Neel Godbole, Staff Writer

By early January of the year following a presidential election, Washington D.C. has usually returned to a less frenzied state. Given that 2020 was by no means a normal year, it seems no surprise that the political atmosphere in Washington is tenser than ever before as we approach January 6th. But why that date in particular? 

January the 6th is when a joint session of Congress (both the House and the Senate) will meet to certify and finalize the Electoral College votes that were cast back in December 2020. Believe it or not, this process, which usually takes about an hour, is expected to take much longer this year, due to a last-ditch effort by Trump-loyal Republican senators and House representatives to overturn the election by means of objections to the states’ electors. 

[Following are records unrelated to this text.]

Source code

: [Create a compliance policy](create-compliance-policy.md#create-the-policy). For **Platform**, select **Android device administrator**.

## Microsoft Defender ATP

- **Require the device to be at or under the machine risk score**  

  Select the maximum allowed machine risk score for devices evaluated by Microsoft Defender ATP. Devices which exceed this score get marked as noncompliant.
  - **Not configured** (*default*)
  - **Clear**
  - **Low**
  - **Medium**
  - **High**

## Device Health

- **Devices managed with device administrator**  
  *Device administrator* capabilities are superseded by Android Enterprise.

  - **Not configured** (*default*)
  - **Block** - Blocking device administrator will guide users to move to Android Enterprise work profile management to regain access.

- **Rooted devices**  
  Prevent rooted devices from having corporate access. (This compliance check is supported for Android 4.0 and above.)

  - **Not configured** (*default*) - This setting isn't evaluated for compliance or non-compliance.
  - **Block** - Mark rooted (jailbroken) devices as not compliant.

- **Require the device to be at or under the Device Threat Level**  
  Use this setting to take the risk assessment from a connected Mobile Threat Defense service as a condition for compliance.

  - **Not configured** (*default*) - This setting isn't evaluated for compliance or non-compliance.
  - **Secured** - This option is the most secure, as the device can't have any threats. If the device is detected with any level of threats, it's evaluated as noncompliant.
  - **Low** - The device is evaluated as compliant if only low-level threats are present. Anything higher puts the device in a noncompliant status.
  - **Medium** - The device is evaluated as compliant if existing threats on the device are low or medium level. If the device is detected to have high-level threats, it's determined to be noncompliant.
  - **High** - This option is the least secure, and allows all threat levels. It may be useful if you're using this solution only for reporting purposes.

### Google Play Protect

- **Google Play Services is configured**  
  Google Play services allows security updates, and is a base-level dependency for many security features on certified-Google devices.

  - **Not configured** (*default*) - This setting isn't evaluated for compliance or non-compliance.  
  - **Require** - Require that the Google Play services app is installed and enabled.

At approximately 1 p.m., legislators from both the House and the Senate will meet in the House chamber, with Vice President Mike Pence (also President of the Senate) presiding over the two chambers. Pence will open the envelopes sent by each state containing the official electoral votes. A group of people, known as the “tellers,” will then read these votes to the chamber. This is where the so-called “objections” come into play. These objections must be in writing and signed by at least one House representative and one Senator. If this Senator does agree to object to an elector, both the House and the Senate will reconvene in their own respective chambers to debate the objection. Each member will get up to 5 minutes to express their views on the objection, and this debate can only last for up to 2 hours. For the objection to prevail, it must be passed by 218 of the 435 House members and 51 of the 100 Senators, or a “simple majority.” This year, there’s almost a 100% chance that there will be an objection, which is why the process is expected to take so long. 

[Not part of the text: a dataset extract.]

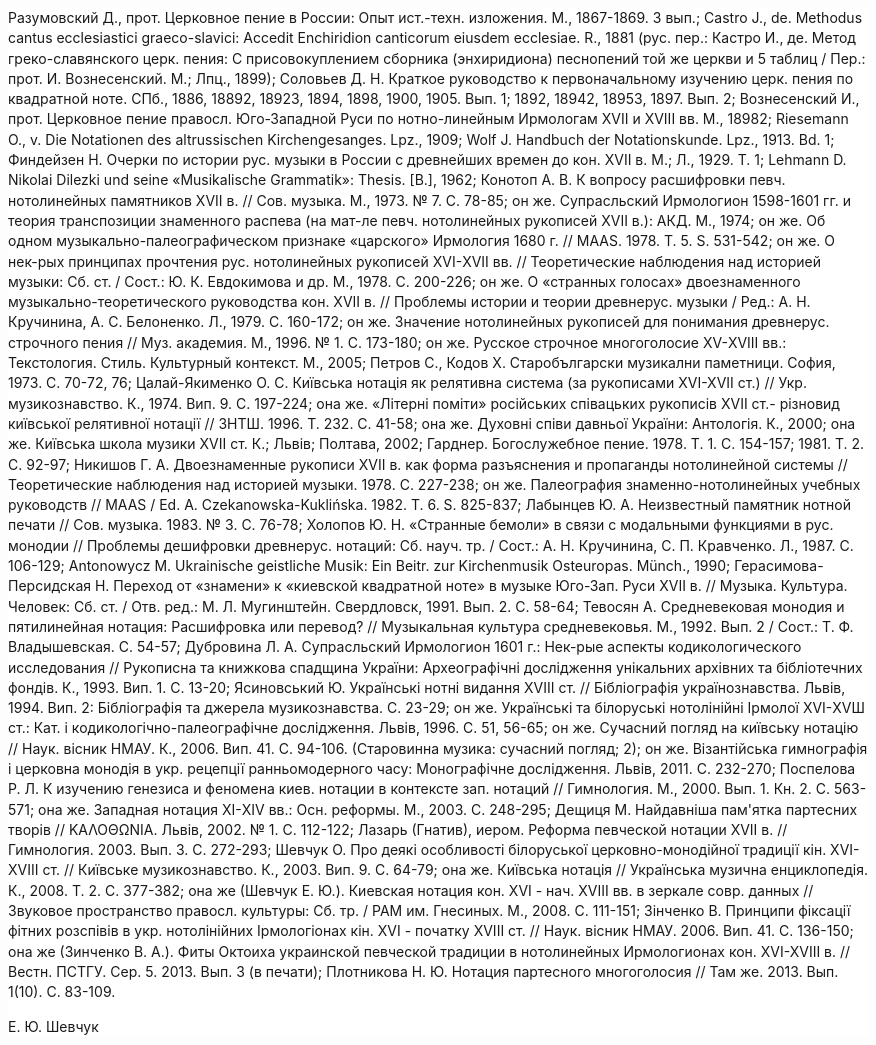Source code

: Разумовский Д., прот. Церковное пение в России: Опыт ист.-техн. изложения. М., 1867-1869. 3 вып.; Castro J., de. Methodus cantus ecclesiastici graeco-slavici: Аccedit Enchiridion canticorum eiusdem ecclesiae. R., 1881 (рус. пер.: Кастро И., де. Метод греко-славянского церк. пения: С присовокуплением сборника (энхиридиона) песнопений той же церкви и 5 таблиц / Пер.: прот. И. Вознесенский. М.; Лпц., 1899); Соловьев Д. Н. Краткое руководство к первоначальному изучению церк. пения по квадратной ноте. СПб., 1886, 18892, 18923, 1894, 1898, 1900, 1905. Вып. 1; 1892, 18942, 18953, 1897. Вып. 2; Вознесенский И., прот. Церковное пение правосл. Юго-Западной Руси по нотно-линейным Ирмологам ХVII и ХVIII вв. М., 18982; Riesemann O., v. Die Notationen des altrussischen Kirchengesanges. Lpz., 1909; Wolf J. Handbuch der Notationskunde. Lpz., 1913. Bd. 1; Финдейзен Н. Очерки по истории рус. музыки в России с древнейших времен до кон. ХVII в. М.; Л., 1929. Т. 1; Lehmann D. Nikolai Dilezki und seine «Musikalische Grammatik»: Thesis. [B.], 1962; Конотоп А. В. К вопросу расшифровки певч. нотолинейных памятников ХVII в. // Сов. музыка. М., 1973. № 7. С. 78-85; он же. Супрасльский Ирмологион 1598-1601 гг. и теория транспозиции знаменного распева (на мат-ле певч. нотолинейных рукописей ХVII в.): АКД. М., 1974; он же. Об одном музыкально-палеографическом признаке «царского» Ирмология 1680 г. // MAAS. 1978. T. 5. S. 531-542; он же. О нек-рых принципах прочтения рус. нотолинейных рукописей ХVI-ХVII вв. // Теоретические наблюдения над историей музыки: Сб. ст. / Сост.: Ю. К. Евдокимова и др. М., 1978. С. 200-226; он же. О «странных голосах» двоезнаменного музыкально-теоретического руководства кон. XVII в. // Проблемы истории и теории древнерус. музыки / Ред.: А. Н. Кручинина, А. С. Белоненко. Л., 1979. С. 160-172; он же. Значение нотолинейных рукописей для понимания древнерус. строчного пения // Муз. академия. М., 1996. № 1. С. 173-180; он же. Русское строчное многоголосие ХV-ХVIII вв.: Текстология. Стиль. Культурный контекст. М., 2005; Петров С., Кодов Х. Старобългарски музикални паметници. София, 1973. С. 70-72, 76; Цалай-Якименко О. С. Киïвська нотацiя як релятивна система (за рукописами XVI-XVII ст.) // Укр. музикознавство. К., 1974. Вип. 9. С. 197-224; она же. «Лiтернi помiти» росiйських спiвацьких рукописiв ХVII ст.- рiзновид киïвськоï релятивноï нотацiï // ЗНТШ. 1996. Т. 232. С. 41-58; она же. Духовнi спiви давньоï Украïни: Антологiя. К., 2000; она же. Киïвська школа музики ХVII ст. К.; Львiв; Полтава, 2002; Гарднер. Богослужебное пение. 1978. Т. 1. С. 154-157; 1981. Т. 2. С. 92-97; Никишов Г. А. Двоезнаменные рукописи ХVII в. как форма разъяснения и пропаганды нотолинейной системы // Теоретические наблюдения над историей музыки. 1978. С. 227-238; он же. Палеография знаменно-нотолинейных учебных руководств // MAAS / Ed. A. Czekanowska-Kuklińska. 1982. T. 6. S. 825-837; Лабынцев Ю. А. Неизвестный памятник нотной печати // Сов. музыка. 1983. № 3. С. 76-78; Холопов Ю. Н. «Странные бемоли» в связи с модальными функциями в рус. монодии // Проблемы дешифровки древнерус. нотаций: Сб. науч. тр. / Сост.: А. Н. Кручинина, С. П. Кравченко. Л., 1987. С. 106-129; Antonowycz M. Ukrainische geistliche Musik: Ein Beitr. zur Kirchenmusik Osteuropas. Münch., 1990; Герасимова-Персидская Н. Переход от «знамени» к «киевской квадратной ноте» в музыке Юго-Зап. Руси ХVII в. // Музыка. Культура. Человек: Сб. ст. / Отв. ред.: М. Л. Мугинштейн. Свердловск, 1991. Вып. 2. С. 58-64; Тевосян А. Средневековая монодия и пятилинейная нотация: Расшифровка или перевод? // Музыкальная культура средневековья. М., 1992. Вып. 2 / Сост.: Т. Ф. Владышевская. С. 54-57; Дубровина Л. А. Супрасльский Ирмологион 1601 г.: Нек-рые аспекты кодикологического исследования // Рукописна та книжкова спадщина Украïни: Археографiчнi дослiдження унiкальних архiвних та бiблiотечних фондiв. К., 1993. Вип. 1. С. 13-20; Ясиновський Ю. Украïнськi нотнi видання ХVIII ст. // Бiблiографiя украïнознавства. Львiв, 1994. Вип. 2: Бiблiографiя та джерела музикознавства. С. 23-29; он же. Украïнськi та бiлоруськi нотолiнiйнi Iрмолоï ХVI-ХVШ ст.: Кат. i кодикологiчно-палеографiчне дослiдження. Львiв, 1996. С. 51, 56-65; он же. Сучасний погляд на киïвську нотацiю // Наук. вiсник НМАУ. К., 2006. Вип. 41. С. 94-106. (Старовинна музика: сучасний погляд; 2); он же. Вiзантiйська гимнографiя i церковна монодiя в укр. рецепцiï ранньомодерного часу: Монографiчне дослiдження. Львiв, 2011. С. 232-270; Поспелова Р. Л. К изучению генезиса и феномена киев. нотации в контексте зап. нотаций // Гимнология. М., 2000. Вып. 1. Кн. 2. С. 563-571; она же. Западная нотация ХI-ХIV вв.: Осн. реформы. М., 2003. С. 248-295; Дещиця М. Найдавнiша пам'ятка партесних творiв // ΚΑΛΟΘΩΝΙΑ. Львiв, 2002. № 1. С. 112-122; Лазарь (Гнатив), иером. Реформа певческой нотации ХVII в. // Гимнология. 2003. Вып. 3. С. 272-293; Шевчук О. Про деякi особливостi бiлоруськоï церковно-монодiйноï традицiï кiн. ХVI-ХVIII ст. // Киïвське музикознавство. К., 2003. Вип. 9. С. 64-79; она же. Киïвська нотацiя // Украïнська музична енциклопедiя. К., 2008. Т. 2. С. 377-382; она же (Шевчук Е. Ю.). Киевская нотация кон. ХVI - нач. ХVIII вв. в зеркале совр. данных // Звуковое пространство правосл. культуры: Сб. тр. / РАМ им. Гнесиных. М., 2008. С. 111-151; Зiнченко В. Принципи фiксацiï фiтних розспiвiв в укр. нотолiнiйних Iрмологiонах кiн. ХVI - початку ХVIII ст. // Наук. вiсник НМАУ. 2006. Вип. 41. С. 136-150; она же (Зинченко В. А.). Фиты Октоиха украинской певческой традиции в нотолинейных Ирмологионах кон. XVI-XVIII в. // Вестн. ПСТГУ. Сер. 5. 2013. Вып. 3 (в печати); Плотникова Н. Ю. Нотация партесного многоголосия // Там же. 2013. Вып. 1(10). С. 83-109.

Е. Ю. Шевчук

However, this isn’t the only course of events that will play out on the 6th, as President Trump is urging his supporters to travel to Washington D.C. to protest the Electoral College count and demand that the election be overturned by Congress. In other words, you can probably expect a wave of Trump supporters to be standing outside the Capitol building holding up signs like “Stop the Steal” or “Joe Biden Will Never Be My President.” The President has promised his supporters in his tweets that the rally will be “wild,” and that it may end up being the largest political rally in modern American history. Around 15,000 attendees are expected to show up on the streets of Washington, and the D.C. police department is already bracing for violent clashes between far-right and far-left extremist groups. 

Will the protests and objections to the election of Joe Biden ultimately prevail? The likely answer is no. The House remains in Democratic hands, and even if an objection is able to pass in the Senate— which is also highly unlikely— the House will immediately shoot it down. Even several notable Republican senators, like Mitt Romney and Susan Collins, have dismissed the overturning as a “ploy” that “dangerously threatens our democratic republic.” But even if the overturning of the election plot fails, will it still make history? Certainly. It isn’t necessarily common for 12 US Senators and 126 House Representatives to back the overturning of a Presidential Election for which there has been no evidence of widespread voter fraud found. Fifty years from now, the date January 6th, 2021 will be in every high school and middle school history textbook across the country.